* _Exercise brief_
Records follow. Copy every line with "should".

Dataset excerpts:
★ ★ ★ ★
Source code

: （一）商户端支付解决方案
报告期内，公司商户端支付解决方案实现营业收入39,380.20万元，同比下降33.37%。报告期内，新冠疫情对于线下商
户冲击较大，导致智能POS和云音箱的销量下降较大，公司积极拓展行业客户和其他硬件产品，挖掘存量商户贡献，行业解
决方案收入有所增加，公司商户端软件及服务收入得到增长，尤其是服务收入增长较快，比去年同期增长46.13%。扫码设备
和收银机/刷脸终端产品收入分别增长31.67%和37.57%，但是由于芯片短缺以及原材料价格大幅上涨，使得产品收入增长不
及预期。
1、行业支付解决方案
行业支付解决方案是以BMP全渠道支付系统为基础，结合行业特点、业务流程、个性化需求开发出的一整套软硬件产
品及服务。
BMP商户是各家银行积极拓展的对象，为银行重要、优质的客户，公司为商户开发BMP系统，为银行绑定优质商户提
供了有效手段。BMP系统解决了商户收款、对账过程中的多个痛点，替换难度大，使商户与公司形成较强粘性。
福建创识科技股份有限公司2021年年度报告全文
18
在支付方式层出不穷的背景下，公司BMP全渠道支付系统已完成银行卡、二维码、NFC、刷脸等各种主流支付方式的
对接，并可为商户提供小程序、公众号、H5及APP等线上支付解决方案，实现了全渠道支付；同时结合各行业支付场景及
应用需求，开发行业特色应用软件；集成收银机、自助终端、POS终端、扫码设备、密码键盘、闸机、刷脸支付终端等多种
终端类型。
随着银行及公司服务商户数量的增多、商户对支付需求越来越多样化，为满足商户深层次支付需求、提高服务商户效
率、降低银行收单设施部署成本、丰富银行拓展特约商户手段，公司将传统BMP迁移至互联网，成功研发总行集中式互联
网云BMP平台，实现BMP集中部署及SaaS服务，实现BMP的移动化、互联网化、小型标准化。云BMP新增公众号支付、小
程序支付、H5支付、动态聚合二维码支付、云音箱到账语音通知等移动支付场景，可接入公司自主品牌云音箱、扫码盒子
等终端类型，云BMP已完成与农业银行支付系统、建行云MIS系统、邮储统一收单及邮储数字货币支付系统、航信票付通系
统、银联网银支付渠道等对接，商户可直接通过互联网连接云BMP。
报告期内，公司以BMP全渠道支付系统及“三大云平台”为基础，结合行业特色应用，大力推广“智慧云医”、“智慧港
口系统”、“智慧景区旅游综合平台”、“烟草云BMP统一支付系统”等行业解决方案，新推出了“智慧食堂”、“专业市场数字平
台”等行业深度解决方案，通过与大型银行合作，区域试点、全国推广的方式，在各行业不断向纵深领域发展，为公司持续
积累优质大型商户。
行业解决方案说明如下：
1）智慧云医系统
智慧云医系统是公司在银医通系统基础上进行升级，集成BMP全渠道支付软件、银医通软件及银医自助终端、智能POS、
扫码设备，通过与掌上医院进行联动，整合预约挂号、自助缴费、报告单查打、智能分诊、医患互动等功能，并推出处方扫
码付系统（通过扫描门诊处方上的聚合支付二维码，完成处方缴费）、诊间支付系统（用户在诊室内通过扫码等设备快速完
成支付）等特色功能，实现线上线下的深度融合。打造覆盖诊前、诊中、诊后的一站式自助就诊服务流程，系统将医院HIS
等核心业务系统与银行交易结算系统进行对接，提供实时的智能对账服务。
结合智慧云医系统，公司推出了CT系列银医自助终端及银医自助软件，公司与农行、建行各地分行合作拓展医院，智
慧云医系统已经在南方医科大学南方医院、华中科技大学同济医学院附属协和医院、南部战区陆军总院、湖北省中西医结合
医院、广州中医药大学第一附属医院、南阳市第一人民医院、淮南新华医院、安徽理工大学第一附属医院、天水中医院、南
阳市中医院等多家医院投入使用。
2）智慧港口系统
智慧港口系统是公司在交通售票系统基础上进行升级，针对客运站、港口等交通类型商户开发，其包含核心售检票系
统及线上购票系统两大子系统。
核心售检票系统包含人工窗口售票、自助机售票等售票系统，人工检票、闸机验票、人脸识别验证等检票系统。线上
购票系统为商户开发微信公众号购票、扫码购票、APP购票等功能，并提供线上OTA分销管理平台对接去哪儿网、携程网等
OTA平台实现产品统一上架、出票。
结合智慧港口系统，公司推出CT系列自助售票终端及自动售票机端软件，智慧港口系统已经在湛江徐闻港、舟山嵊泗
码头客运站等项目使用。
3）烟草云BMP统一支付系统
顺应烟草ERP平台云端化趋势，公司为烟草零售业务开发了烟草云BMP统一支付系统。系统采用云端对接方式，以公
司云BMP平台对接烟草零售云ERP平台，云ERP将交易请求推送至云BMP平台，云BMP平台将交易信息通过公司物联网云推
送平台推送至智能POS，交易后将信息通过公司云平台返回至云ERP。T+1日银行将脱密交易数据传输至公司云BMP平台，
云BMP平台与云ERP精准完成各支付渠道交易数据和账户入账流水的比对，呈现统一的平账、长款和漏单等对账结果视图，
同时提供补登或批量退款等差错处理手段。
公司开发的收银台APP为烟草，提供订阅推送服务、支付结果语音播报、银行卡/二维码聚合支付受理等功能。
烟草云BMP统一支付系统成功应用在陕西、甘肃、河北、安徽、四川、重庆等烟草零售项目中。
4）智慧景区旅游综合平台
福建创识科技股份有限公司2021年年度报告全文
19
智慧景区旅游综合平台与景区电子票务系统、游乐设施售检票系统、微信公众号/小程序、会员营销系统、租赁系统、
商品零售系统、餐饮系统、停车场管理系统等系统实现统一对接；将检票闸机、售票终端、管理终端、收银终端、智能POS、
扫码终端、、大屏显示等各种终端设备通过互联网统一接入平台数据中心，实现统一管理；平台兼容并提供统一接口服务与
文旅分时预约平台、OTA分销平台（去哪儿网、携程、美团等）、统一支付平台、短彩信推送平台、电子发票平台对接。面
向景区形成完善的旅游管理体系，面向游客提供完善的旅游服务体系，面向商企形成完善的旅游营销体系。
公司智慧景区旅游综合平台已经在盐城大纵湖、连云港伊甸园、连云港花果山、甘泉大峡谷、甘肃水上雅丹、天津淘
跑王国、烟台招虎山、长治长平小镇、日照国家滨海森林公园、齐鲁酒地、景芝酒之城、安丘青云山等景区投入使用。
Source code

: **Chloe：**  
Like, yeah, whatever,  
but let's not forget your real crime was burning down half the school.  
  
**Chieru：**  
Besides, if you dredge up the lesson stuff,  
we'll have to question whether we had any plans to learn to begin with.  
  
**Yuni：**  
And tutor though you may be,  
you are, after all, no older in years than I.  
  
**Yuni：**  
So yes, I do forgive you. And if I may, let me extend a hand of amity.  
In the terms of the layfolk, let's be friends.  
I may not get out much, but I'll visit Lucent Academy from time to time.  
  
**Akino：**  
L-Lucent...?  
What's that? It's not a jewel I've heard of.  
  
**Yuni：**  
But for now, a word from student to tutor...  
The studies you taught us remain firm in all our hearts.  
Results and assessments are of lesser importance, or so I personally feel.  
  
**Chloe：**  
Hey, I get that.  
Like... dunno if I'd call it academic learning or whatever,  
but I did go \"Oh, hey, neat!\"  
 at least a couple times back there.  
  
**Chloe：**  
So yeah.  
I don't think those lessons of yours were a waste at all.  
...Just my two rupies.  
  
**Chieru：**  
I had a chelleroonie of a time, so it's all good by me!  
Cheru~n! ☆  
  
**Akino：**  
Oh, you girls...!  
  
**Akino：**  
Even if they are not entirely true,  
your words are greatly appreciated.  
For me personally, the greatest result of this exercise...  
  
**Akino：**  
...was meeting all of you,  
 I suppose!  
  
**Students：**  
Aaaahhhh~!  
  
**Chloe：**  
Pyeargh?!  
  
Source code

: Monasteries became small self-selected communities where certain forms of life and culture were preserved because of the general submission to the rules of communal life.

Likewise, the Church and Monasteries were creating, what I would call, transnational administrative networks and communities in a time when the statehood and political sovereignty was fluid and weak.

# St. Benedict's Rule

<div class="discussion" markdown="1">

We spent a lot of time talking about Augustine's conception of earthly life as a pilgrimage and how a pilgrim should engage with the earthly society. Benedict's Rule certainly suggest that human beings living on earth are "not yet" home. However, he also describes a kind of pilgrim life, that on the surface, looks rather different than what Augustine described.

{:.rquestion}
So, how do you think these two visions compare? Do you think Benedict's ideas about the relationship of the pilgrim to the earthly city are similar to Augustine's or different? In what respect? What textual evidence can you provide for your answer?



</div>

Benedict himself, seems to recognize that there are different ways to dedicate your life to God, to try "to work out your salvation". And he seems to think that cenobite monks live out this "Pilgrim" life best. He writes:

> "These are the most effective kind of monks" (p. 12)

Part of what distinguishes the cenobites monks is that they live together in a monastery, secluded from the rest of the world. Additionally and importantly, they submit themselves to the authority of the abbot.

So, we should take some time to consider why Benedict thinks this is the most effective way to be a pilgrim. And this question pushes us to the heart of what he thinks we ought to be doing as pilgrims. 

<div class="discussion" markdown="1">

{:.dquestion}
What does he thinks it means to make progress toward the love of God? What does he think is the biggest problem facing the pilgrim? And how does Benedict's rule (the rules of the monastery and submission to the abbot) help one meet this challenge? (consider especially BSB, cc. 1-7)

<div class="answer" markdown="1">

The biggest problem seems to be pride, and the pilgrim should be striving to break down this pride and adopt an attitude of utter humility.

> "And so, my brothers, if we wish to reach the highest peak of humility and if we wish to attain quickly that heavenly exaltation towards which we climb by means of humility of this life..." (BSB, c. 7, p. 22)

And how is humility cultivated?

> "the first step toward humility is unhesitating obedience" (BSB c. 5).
★ ★ ★ ★
* _Solution to this task_
We spent a lot of time talking about Augustine's conception of earthly life as a pilgrimage and how a pilgrim should engage with the earthly society. Benedict's Rule certainly suggest that human beings living on earth are "not yet" home. However, he also describes a kind of pilgrim life, that on the surface, looks rather different than what Augustine described.
So, we should take some time to consider why Benedict thinks this is the most effective way to be a pilgrim. And this question pushes us to the heart of what he thinks we ought to be doing as pilgrims. 
The biggest problem seems to be pride, and the pilgrim should be striving to break down this pride and adopt an attitude of utter humility.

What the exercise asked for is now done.